Nesse caleidoscópio cultural de BH, não podemos deixar de considerar uma discussão de política pública para a arte e para a cultura. Levando em conta os vários retrocessos inegáveis e também alguns avanços conquistados, precisamos falar de uma política na perspectiva da continuidade daquilo de positivo que vem construindo uma linha norteadora para a cidade. Nesse sentido, precisa ser ressaltada a importância estratégica da volta da Secretaria Municipal de Cultura, em 2017, ainda que seja necessário empreender uma luta permanente para posicioná-la na estrutura municipal como parte fundamental de uma visão política de estado.

Na perspectiva das políticas públicas municipais, faço um recorte muito pessoal para destacar algumas ações que acredito terem potencial transformador e estruturante para o setor cultural da cidade. A primeira iniciativa é o programa contínuo de formação artística Arena da Cultura, criado na década de 1990 e transformou-se na Escola Livre de Arte (ELA, 2014). Nessa trajetória de duas décadas, consolidou-se um importante ciclo de formação de gerações nas periferias do município. Isso, de fato, modifica uma cidade!

Também a criação de dezessete centros culturais localizados nas nove Regionais teve a potencialidade transformadora da descentralização e da ocupação da cidade. No entanto, para cumprir esse papel com sua potência máxima, é preciso que haja avanços na apropriação pela própria comunidade. É necessário investir em atividades permanentes e em horários estendidos para o período noturno, quando os moradores retornam do trabalho e podem usufruir de suas atividades. Que sejam espaços de encontros e do fazer artístico, mas também lugares de acolhimento.

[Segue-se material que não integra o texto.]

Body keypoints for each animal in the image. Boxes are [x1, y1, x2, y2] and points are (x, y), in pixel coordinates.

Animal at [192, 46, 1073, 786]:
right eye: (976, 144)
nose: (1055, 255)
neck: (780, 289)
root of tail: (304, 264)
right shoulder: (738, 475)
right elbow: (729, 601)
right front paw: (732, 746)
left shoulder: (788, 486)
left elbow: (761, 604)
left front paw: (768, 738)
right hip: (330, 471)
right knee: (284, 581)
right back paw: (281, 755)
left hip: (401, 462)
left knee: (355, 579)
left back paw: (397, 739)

O mesmo se diz para os equipamentos culturais públicos já mais antigos da cidade, como os teatros, os museus, as bibliotecas e o arquivo, cuja atuação precisa ser revista e ampliada, de forma a potencializar suas ações. Os eventos realizados pela Fundação Municipal de Cultura, alguns desde a década de 1990, permanecem em atividade, porém oscilando de edição para edição no que diz respeito à sua força e seu impacto.

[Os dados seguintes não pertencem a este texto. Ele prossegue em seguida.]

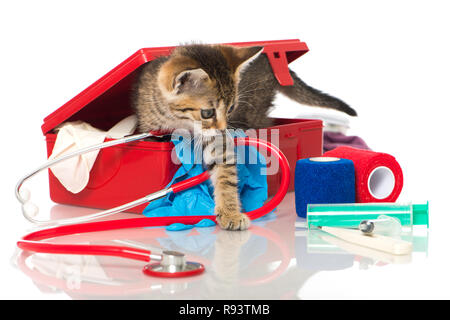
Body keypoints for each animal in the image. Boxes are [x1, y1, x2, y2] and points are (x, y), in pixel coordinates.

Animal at [132, 43, 356, 231]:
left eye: (231, 108)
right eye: (207, 112)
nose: (225, 129)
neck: (181, 121)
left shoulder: (218, 142)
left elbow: (226, 176)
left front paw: (230, 213)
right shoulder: (151, 125)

A legislação de incentivo fiscal que busca se ajustar a uma realidade que não consegue atender de forma satisfatória diante de uma demanda cada vez mais crescente por recursos incentivados. Depois de muito tempo sabemos da importância da legislação de incentivo fiscal à cultura para a circulação de recursos e efetivação de iniciativas culturais, mas também temos clareza que ela é apenas um dos instrumentos de financiamento e sem uma política pública estruturante, torna-se frágil.

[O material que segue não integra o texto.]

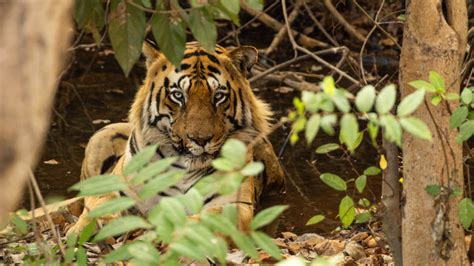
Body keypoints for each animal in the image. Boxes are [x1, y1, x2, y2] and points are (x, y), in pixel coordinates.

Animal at [66, 41, 286, 235]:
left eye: (218, 96)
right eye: (178, 95)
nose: (200, 139)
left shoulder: (235, 203)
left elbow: (210, 217)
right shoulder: (117, 186)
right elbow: (99, 204)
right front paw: (80, 230)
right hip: (102, 135)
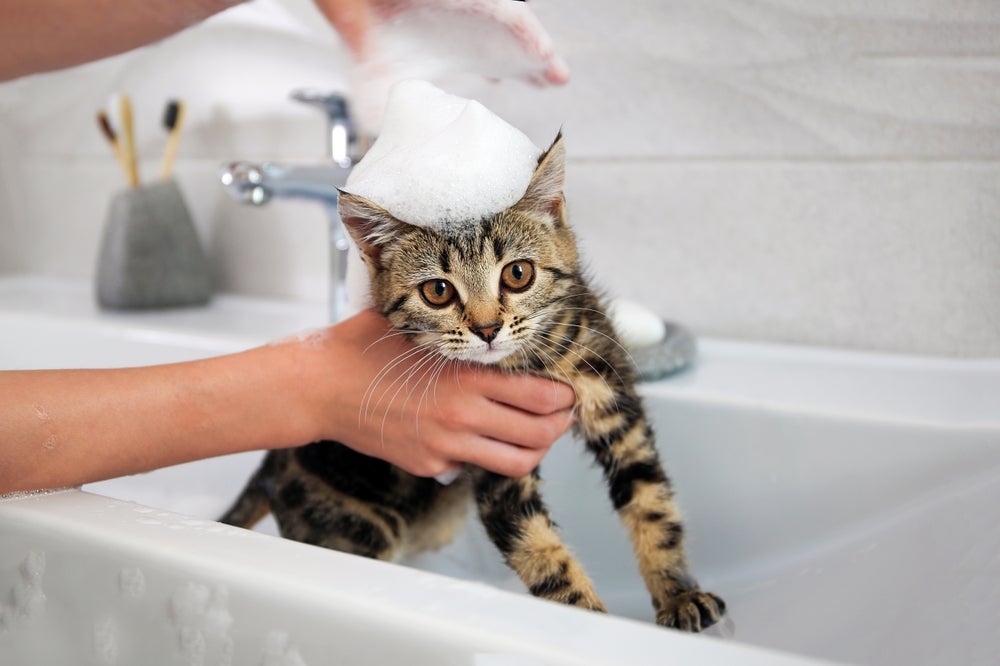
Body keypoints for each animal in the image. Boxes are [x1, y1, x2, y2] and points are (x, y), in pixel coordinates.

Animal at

No entanto, somos conscientes de que nada disso se potencializa se não houver uma visão da cultura integrada e entendida como parte entrelaçada a todas as demais áreas que compõem a estrutura política da Prefeitura de Belo Horizonte. A disponibilização dos recursos orçamentários para a cultura precisa ser compreendida como investimento na cidade, podendo ser de responsabilidade também de outras áreas, seja a educação, o desenvolvimento social, o planejamento, o transporte público, o meio ambiente ou o turismo.

Diante de todos esses potenciais e dos enormes desafios que se colocam para a gestão pública, volto a me perguntar: afinal, que BH é essa que se apresenta, dentre as capitais, como tendo “os maiores níveis de acesso à cultura”? Como chegamos até aqui e em que medida podemos avançar? Não há resposta simples e imediata, mas a convicção de que temos que pensar e construir uma cidade plural, politizada e que garanta acesso a todos os nossos direitos, nenhum a menos, e para todas as pessoas.

Da minha parte, tento cumprir com meus deveres e responsabilidades do coletivo e aqui faço uma escancarada declaração de amor à cidade, porque é daqui que respiro e vivo a cultura, traduzida pela arte, pela educação e pela política! É nesta cidade que tento me nutrir com boas doses de coragem e de ousadia, persistindo e resistindo nos fazeres cotidianos.

1 Gestora cultural, pesquisadora, mestre em educação e especialista em planejamento e gestão cultural. Diretora da Inspire Gestão Cultural.